EXERCISE DETAILS => Turn the lines of all the items below into a single JSON list of strings, one string per line. Skip blank lines and leave the pictures out.
>> begin
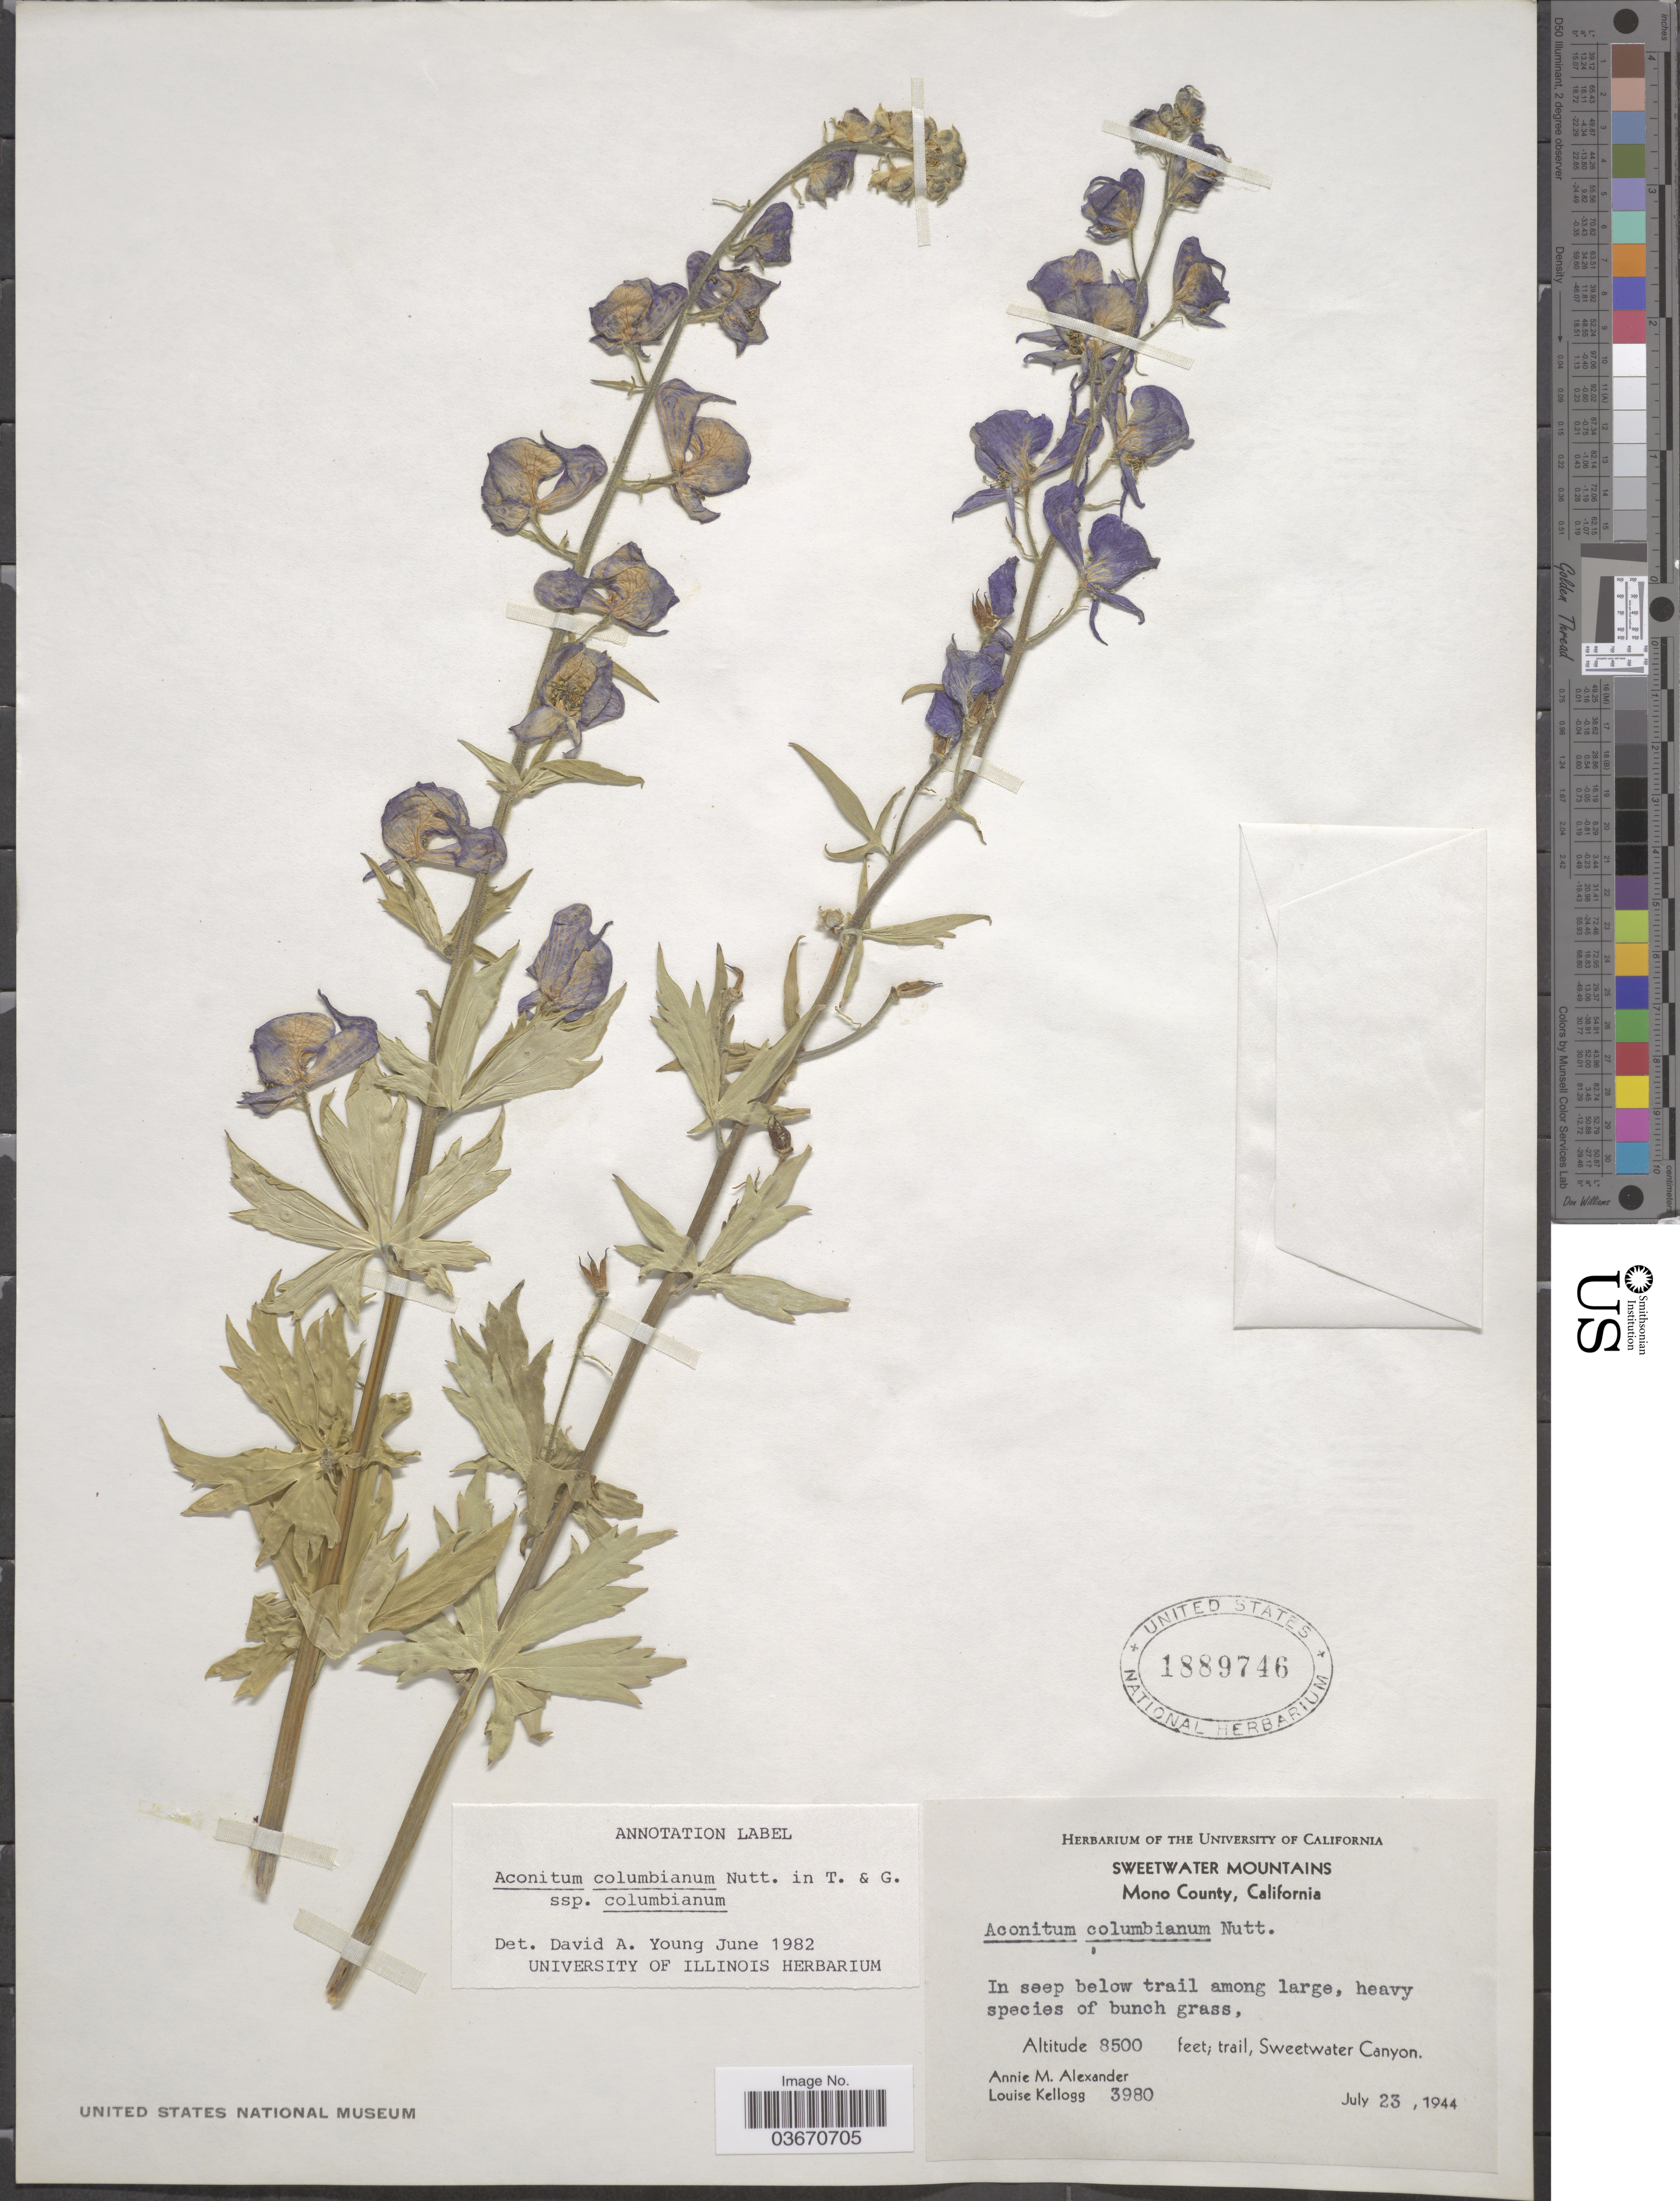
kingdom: Plantae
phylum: Tracheophyta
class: Magnoliopsida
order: Ranunculales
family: Ranunculaceae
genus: Aconitum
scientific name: Aconitum columbianum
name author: Nutt.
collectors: A. M. Alexander & L. Kellogg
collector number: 3980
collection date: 1944-07-23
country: United States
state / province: California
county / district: Mono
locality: Sweetwater Mountains. Mono County. Trail, Sweetwater Canyon.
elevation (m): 2591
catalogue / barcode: US 1889746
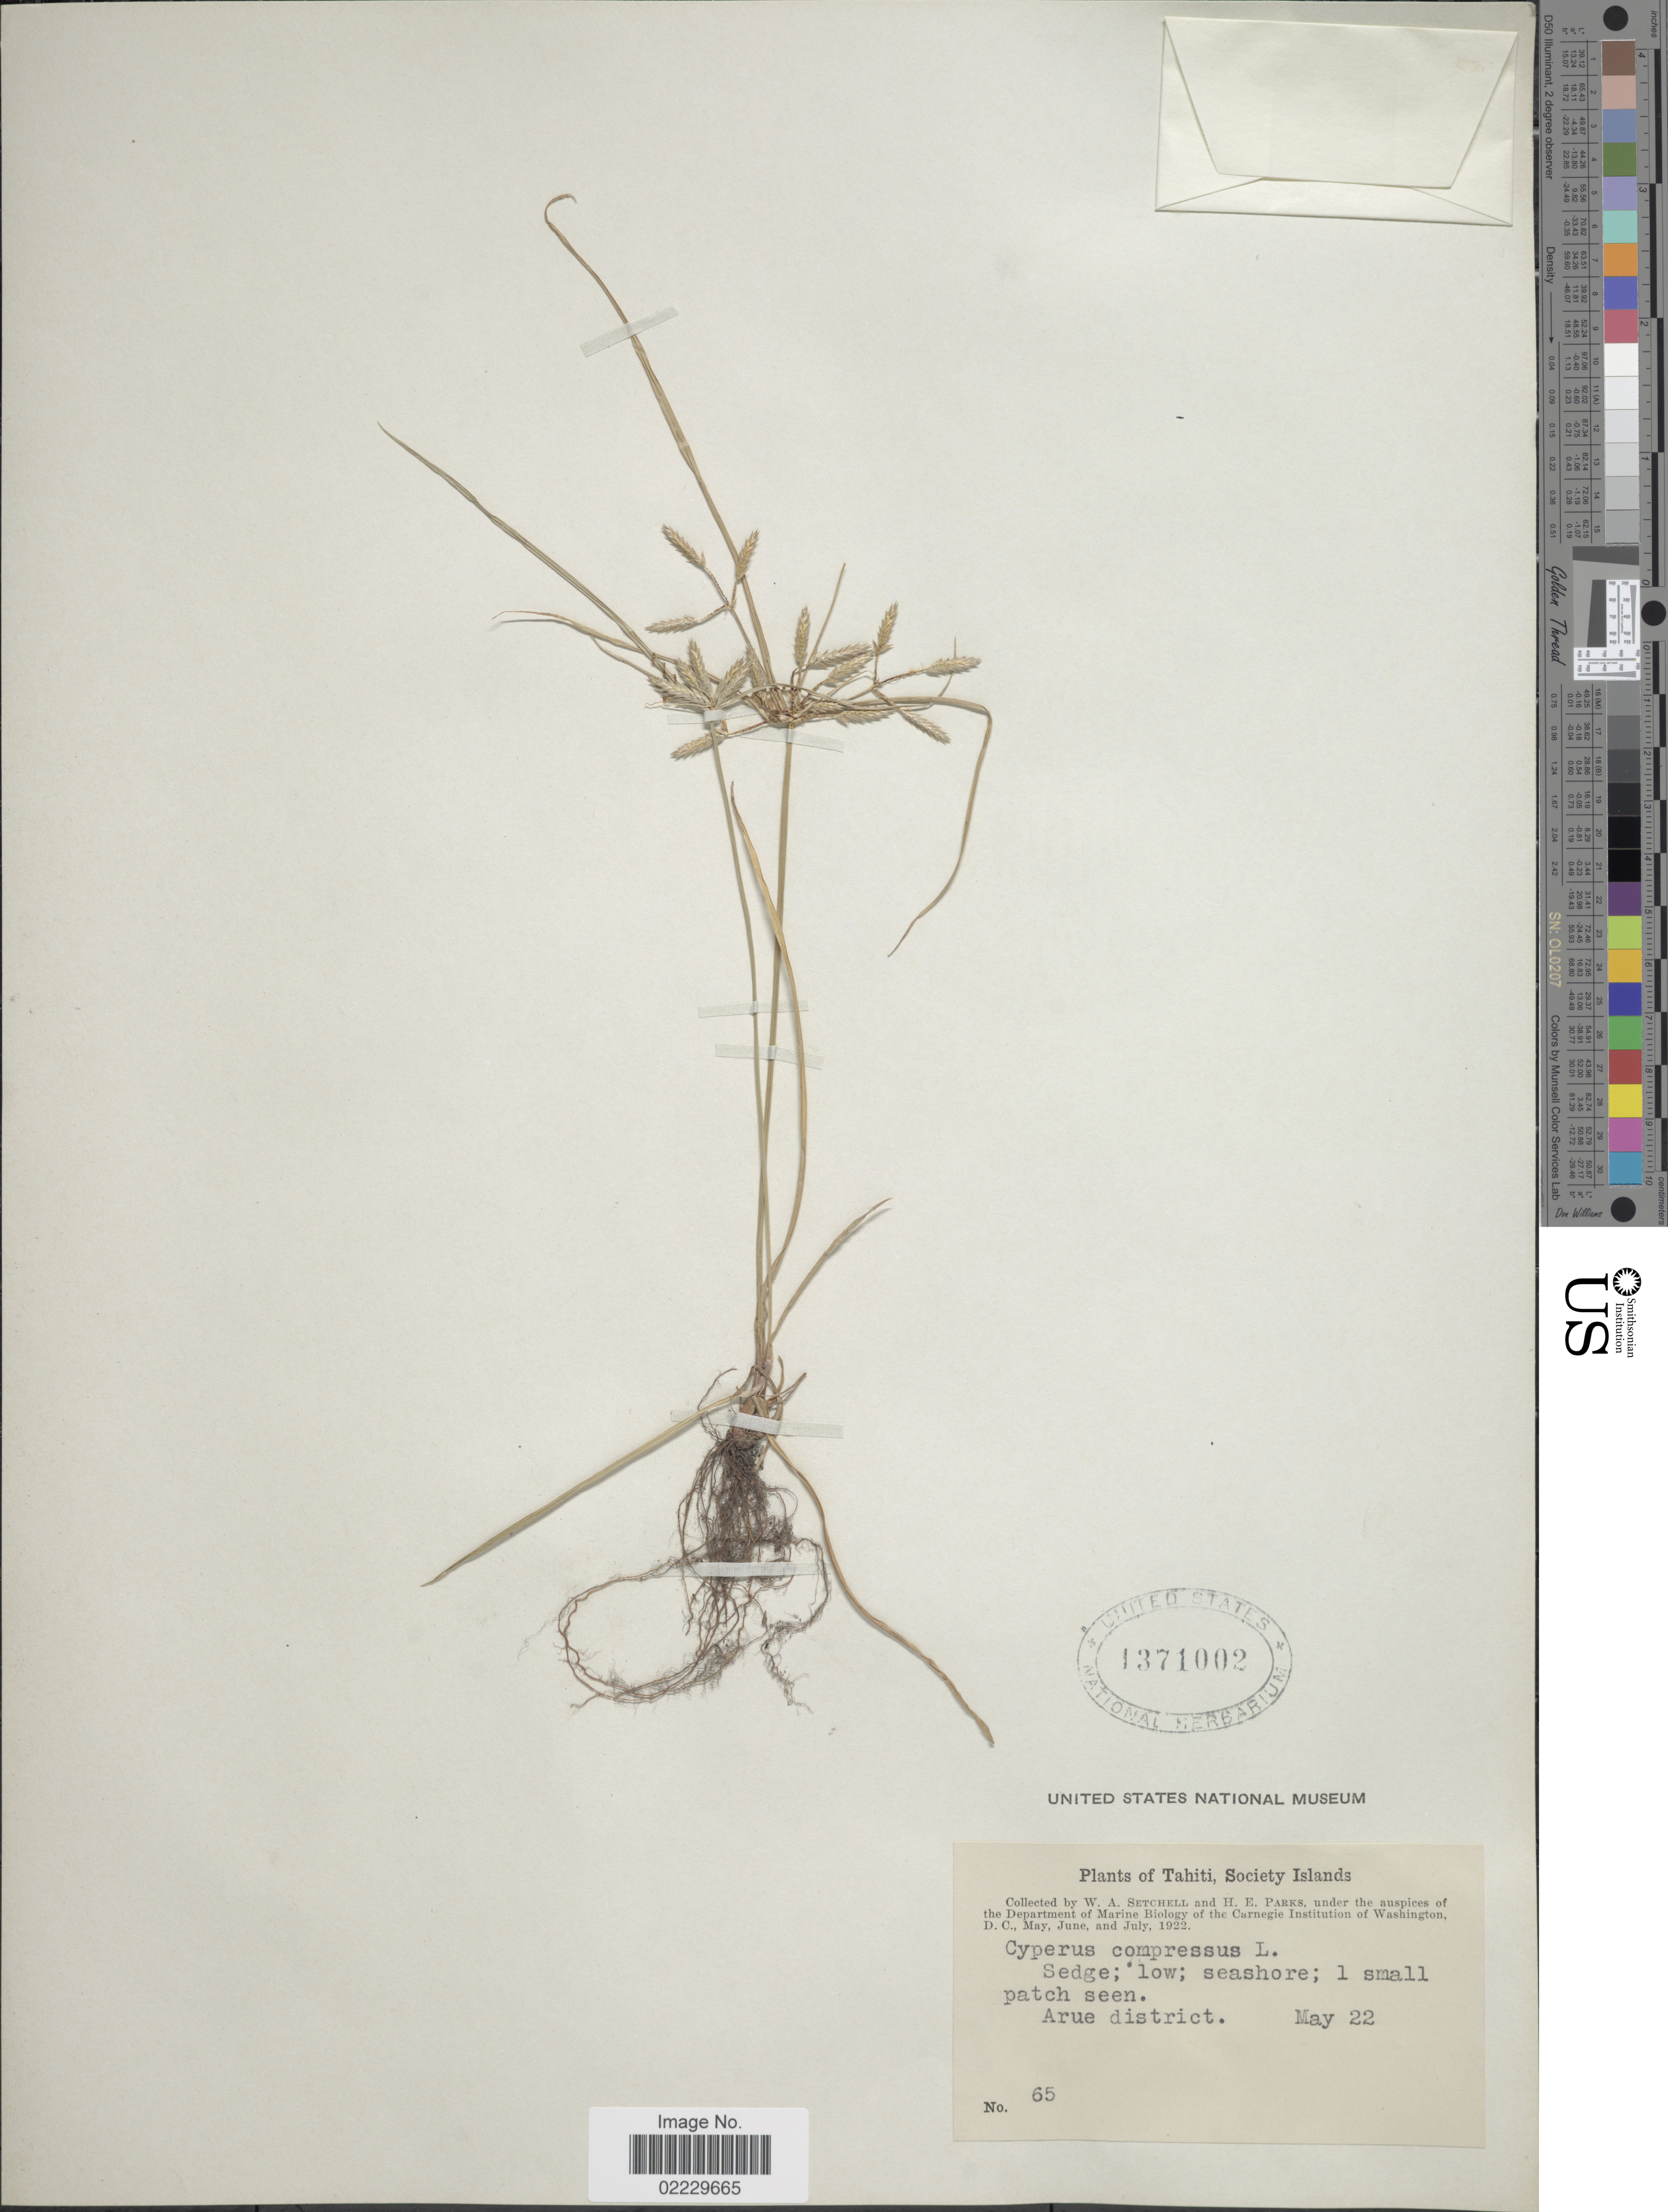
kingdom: Plantae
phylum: Tracheophyta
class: Liliopsida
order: Poales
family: Cyperaceae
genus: Cyperus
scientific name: Cyperus compressus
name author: L.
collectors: W. Setchell & H. E. Parks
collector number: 65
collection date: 1922-05-22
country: French Polynesia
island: Tahiti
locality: Tahiti, Society Islands, Arue District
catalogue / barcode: US 1371002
>> end
ANSWER TO THE PROBLEM =>
[
  "kingdom: Plantae",
  "phylum: Tracheophyta",
  "class: Magnoliopsida",
  "order: Ranunculales",
  "family: Ranunculaceae",
  "genus: Aconitum",
  "scientific name: Aconitum columbianum",
  "name author: Nutt.",
  "collectors: A. M. Alexander & L. Kellogg",
  "collector number: 3980",
  "collection date: 1944-07-23",
  "country: United States",
  "state / province: California",
  "county / district: Mono",
  "locality: Sweetwater Mountains. Mono County. Trail, Sweetwater Canyon.",
  "elevation (m): 2591",
  "catalogue / barcode: US 1889746",
  "kingdom: Plantae",
  "phylum: Tracheophyta",
  "class: Liliopsida",
  "order: Poales",
  "family: Cyperaceae",
  "genus: Cyperus",
  "scientific name: Cyperus compressus",
  "name author: L.",
  "collectors: W. Setchell & H. E. Parks",
  "collector number: 65",
  "collection date: 1922-05-22",
  "country: French Polynesia",
  "island: Tahiti",
  "locality: Tahiti, Society Islands, Arue District",
  "catalogue / barcode: US 1371002"
]